Written task ▸
Copy each line of the following data that contains "Canada".

Provided data ▸

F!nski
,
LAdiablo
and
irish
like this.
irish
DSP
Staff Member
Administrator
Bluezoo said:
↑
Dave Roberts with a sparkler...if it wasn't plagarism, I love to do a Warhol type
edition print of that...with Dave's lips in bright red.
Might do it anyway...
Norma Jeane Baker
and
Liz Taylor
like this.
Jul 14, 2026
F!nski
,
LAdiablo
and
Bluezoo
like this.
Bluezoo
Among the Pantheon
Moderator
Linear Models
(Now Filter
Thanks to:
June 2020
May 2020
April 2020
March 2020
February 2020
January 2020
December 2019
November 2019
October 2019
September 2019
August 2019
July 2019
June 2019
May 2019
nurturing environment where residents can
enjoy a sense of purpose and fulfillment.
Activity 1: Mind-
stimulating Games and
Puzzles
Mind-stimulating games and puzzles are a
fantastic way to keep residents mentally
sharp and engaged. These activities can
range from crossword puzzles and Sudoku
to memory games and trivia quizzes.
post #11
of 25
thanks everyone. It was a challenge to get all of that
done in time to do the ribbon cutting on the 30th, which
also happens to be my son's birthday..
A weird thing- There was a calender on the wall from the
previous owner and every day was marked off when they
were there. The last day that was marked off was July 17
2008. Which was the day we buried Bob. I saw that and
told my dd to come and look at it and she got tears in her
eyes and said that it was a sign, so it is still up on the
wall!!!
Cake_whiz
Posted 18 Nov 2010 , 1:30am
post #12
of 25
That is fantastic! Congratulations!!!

...

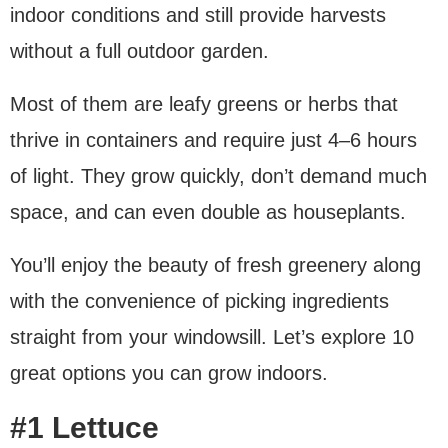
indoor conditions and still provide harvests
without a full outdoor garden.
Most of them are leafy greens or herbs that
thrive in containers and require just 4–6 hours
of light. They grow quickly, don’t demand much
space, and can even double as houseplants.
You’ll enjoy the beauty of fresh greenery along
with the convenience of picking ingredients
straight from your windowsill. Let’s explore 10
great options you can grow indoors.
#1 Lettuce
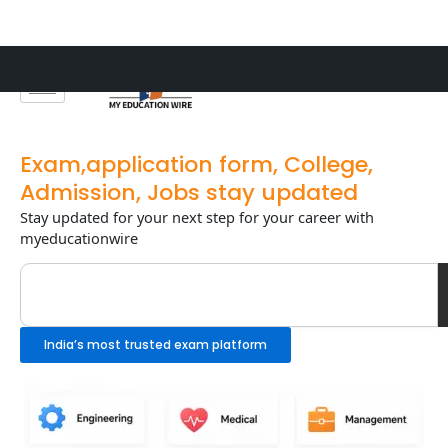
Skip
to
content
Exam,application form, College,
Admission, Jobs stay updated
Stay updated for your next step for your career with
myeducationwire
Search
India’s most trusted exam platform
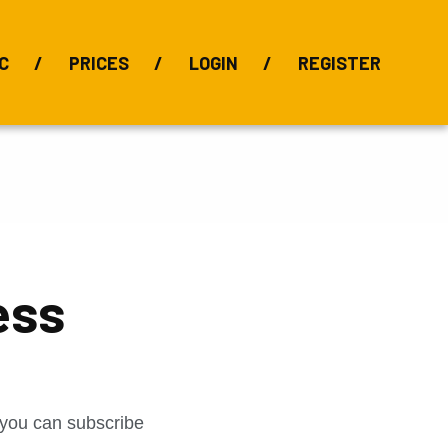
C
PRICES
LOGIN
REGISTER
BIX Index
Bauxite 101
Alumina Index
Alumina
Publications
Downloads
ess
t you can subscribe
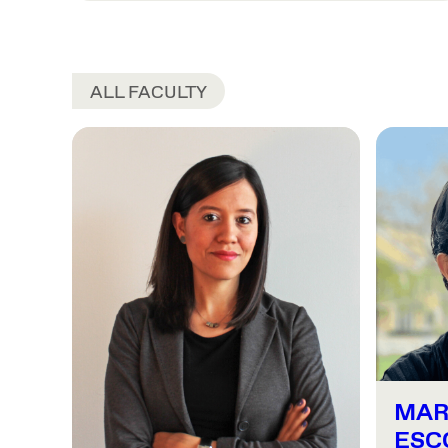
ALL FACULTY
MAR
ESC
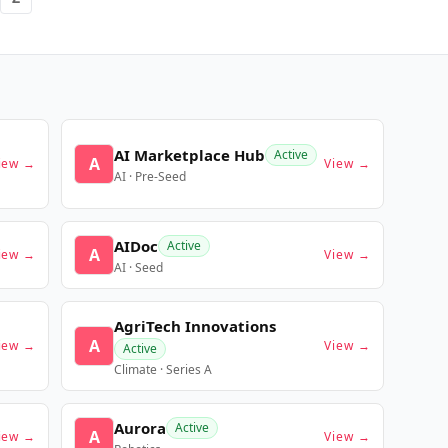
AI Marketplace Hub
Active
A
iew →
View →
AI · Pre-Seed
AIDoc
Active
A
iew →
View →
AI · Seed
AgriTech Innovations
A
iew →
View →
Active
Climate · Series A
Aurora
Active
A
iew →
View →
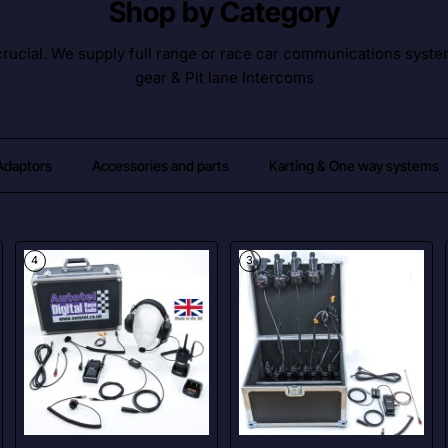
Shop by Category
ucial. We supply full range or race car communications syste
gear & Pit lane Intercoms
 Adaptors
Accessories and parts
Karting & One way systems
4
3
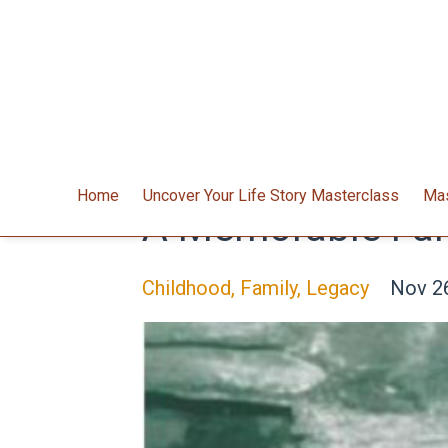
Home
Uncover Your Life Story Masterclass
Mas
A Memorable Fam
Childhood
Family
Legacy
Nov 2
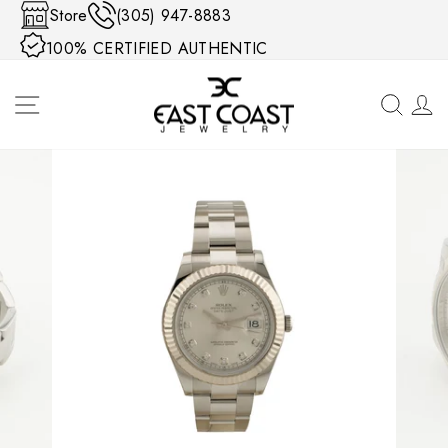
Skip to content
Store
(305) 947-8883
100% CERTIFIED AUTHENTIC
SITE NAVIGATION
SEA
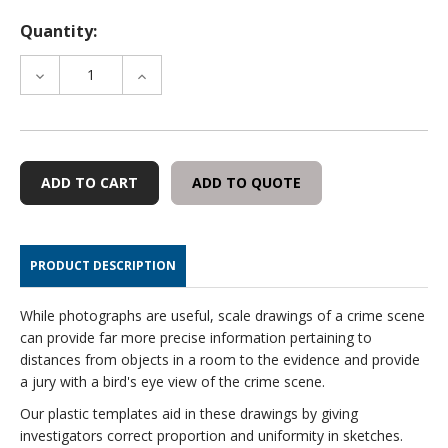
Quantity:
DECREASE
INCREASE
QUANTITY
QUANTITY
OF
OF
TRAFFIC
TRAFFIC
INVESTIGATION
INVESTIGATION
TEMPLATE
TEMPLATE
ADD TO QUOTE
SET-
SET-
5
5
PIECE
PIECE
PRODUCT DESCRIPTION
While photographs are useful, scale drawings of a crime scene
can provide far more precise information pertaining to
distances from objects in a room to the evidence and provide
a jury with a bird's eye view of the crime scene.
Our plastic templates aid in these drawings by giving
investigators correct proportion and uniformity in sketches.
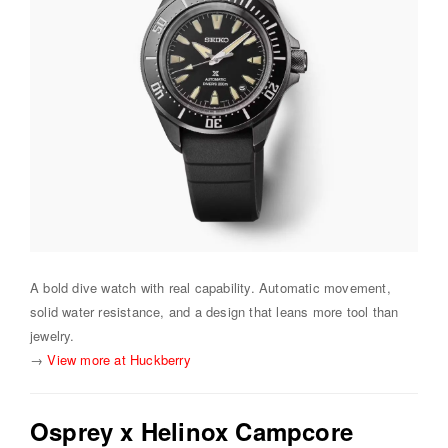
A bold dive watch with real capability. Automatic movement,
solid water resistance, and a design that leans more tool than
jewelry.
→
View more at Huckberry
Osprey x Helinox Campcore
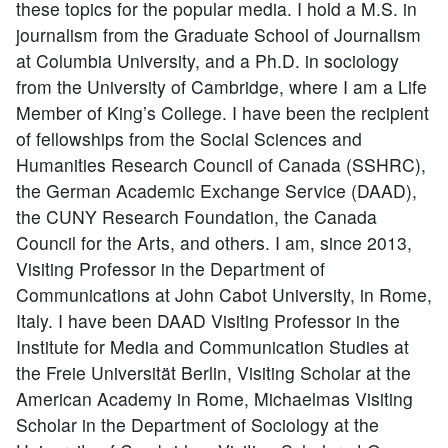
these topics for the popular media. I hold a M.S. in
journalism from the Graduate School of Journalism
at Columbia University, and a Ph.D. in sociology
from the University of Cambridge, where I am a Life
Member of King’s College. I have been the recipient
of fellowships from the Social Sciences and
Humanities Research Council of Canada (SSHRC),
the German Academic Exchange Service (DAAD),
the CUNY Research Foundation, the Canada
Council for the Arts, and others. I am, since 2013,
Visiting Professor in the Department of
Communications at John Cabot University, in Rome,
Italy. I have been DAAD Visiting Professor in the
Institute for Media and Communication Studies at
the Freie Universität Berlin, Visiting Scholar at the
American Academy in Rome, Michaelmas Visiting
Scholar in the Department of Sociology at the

Finished task ▸
Humanities Research Council of Canada (SSHRC),
the CUNY Research Foundation, the Canada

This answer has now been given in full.